- _Problem_
Every line of the entries below that mentions "wrist" is to be copied out.

[Dataset excerpts]
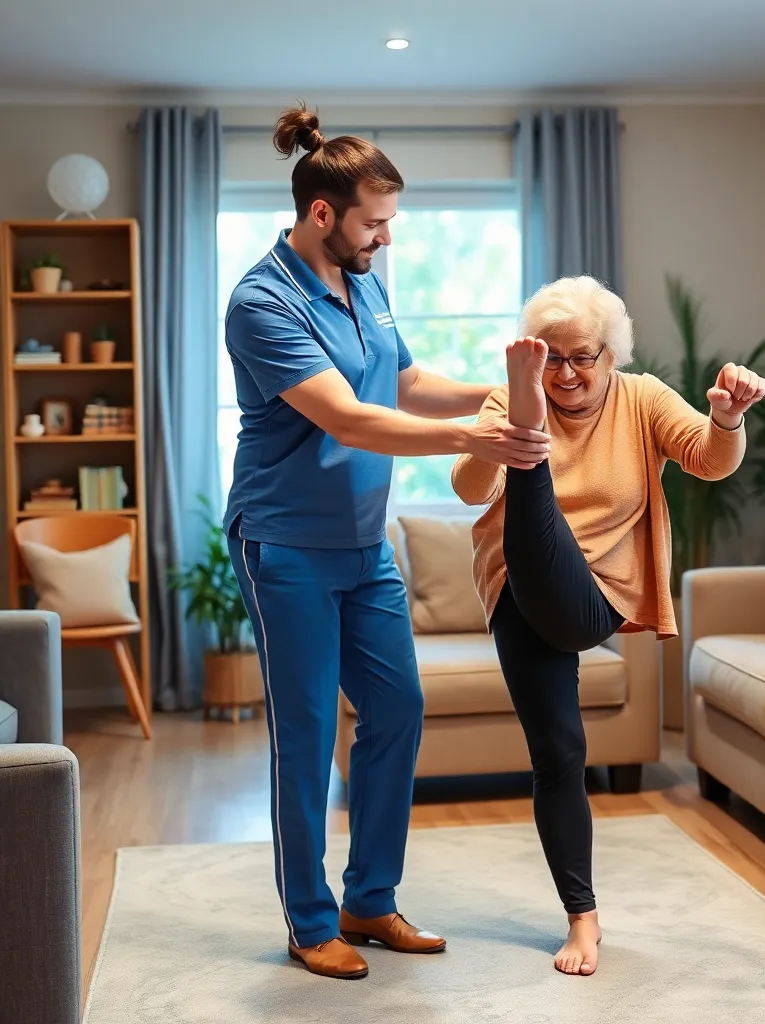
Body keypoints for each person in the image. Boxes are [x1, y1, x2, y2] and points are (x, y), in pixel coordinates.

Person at [222, 104, 551, 980]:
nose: (387, 240)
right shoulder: (261, 301)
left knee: (398, 709)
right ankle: (308, 918)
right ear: (321, 215)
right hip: (283, 545)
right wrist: (476, 441)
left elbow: (406, 382)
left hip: (364, 547)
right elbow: (353, 418)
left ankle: (371, 898)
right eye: (375, 224)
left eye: (391, 223)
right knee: (303, 731)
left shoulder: (365, 282)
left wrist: (503, 393)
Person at [451, 276, 765, 977]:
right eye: (551, 360)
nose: (566, 374)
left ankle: (585, 917)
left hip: (595, 596)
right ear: (536, 360)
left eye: (582, 357)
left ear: (610, 353)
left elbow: (710, 462)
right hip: (518, 593)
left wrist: (726, 418)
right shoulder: (513, 398)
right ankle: (583, 918)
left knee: (541, 501)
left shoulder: (643, 398)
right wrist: (509, 425)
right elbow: (469, 489)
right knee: (558, 753)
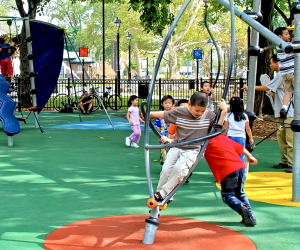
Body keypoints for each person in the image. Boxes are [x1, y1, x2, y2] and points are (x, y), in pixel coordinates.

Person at [147, 91, 227, 201]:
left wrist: (224, 112)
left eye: (202, 111)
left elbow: (217, 130)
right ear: (189, 104)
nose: (199, 113)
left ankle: (164, 193)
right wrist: (150, 114)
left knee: (180, 170)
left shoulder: (208, 115)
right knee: (166, 170)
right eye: (197, 110)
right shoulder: (180, 111)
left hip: (194, 148)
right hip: (177, 145)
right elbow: (166, 115)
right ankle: (160, 196)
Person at [242, 54, 294, 173]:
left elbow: (267, 87)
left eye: (272, 63)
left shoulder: (282, 74)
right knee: (281, 138)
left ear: (277, 63)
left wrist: (251, 87)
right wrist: (274, 95)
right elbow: (279, 90)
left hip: (290, 113)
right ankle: (284, 161)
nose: (270, 65)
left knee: (290, 139)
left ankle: (292, 163)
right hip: (280, 113)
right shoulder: (280, 75)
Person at [205, 134, 258, 227]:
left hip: (228, 171)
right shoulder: (222, 137)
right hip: (241, 168)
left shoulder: (204, 142)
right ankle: (251, 216)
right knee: (240, 193)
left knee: (228, 196)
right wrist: (250, 156)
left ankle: (241, 207)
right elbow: (240, 148)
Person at [224, 97, 253, 162]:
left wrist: (223, 137)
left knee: (231, 154)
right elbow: (248, 129)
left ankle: (232, 169)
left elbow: (225, 128)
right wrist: (251, 138)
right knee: (241, 154)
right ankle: (241, 169)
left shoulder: (228, 115)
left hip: (230, 137)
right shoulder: (244, 115)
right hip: (241, 137)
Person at [274, 27, 294, 119]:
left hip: (285, 74)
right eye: (286, 34)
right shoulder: (287, 45)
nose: (289, 35)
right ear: (280, 36)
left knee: (288, 91)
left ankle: (284, 107)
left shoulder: (278, 47)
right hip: (293, 72)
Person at [154, 95, 175, 163]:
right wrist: (159, 136)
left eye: (169, 103)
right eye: (166, 103)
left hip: (172, 136)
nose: (167, 105)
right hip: (163, 136)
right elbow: (158, 127)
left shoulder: (174, 114)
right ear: (162, 104)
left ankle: (169, 162)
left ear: (172, 104)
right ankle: (163, 159)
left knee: (171, 150)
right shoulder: (160, 115)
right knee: (163, 149)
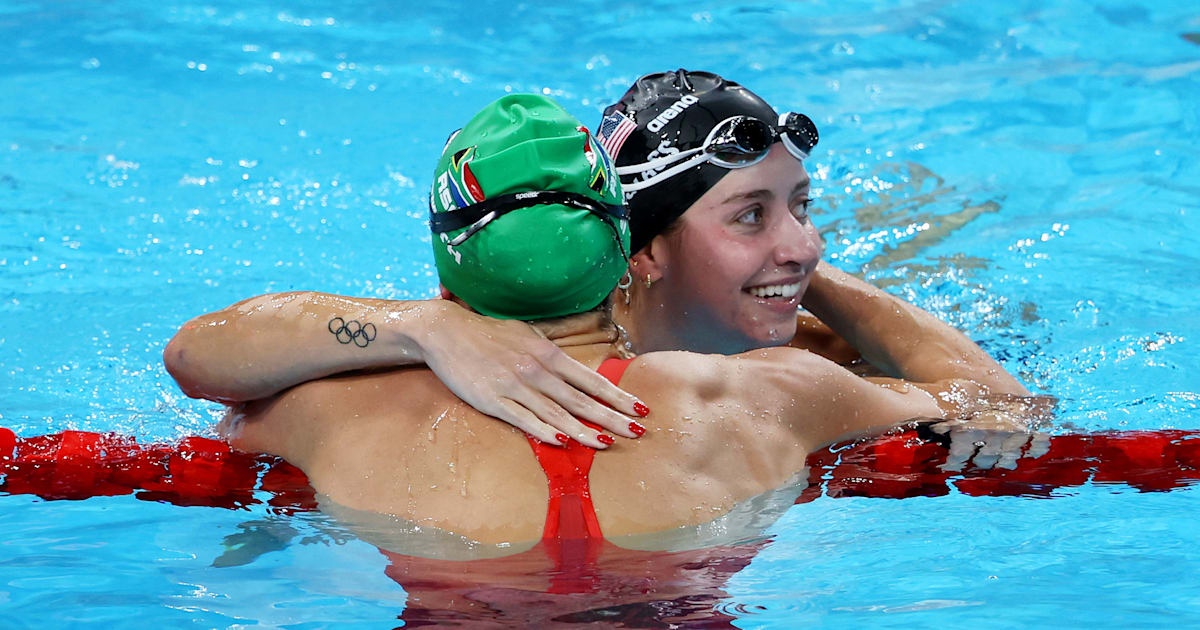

- _Answer to this task_
right wrist: (476, 441)
left wrist: (503, 393)
left wrist: (726, 418)
right wrist: (509, 425)
left wrist: (224, 112)
right wrist: (150, 114)
left wrist: (251, 87)
right wrist: (274, 95)
right wrist: (250, 156)
left wrist: (223, 137)
right wrist: (251, 138)
right wrist: (159, 136)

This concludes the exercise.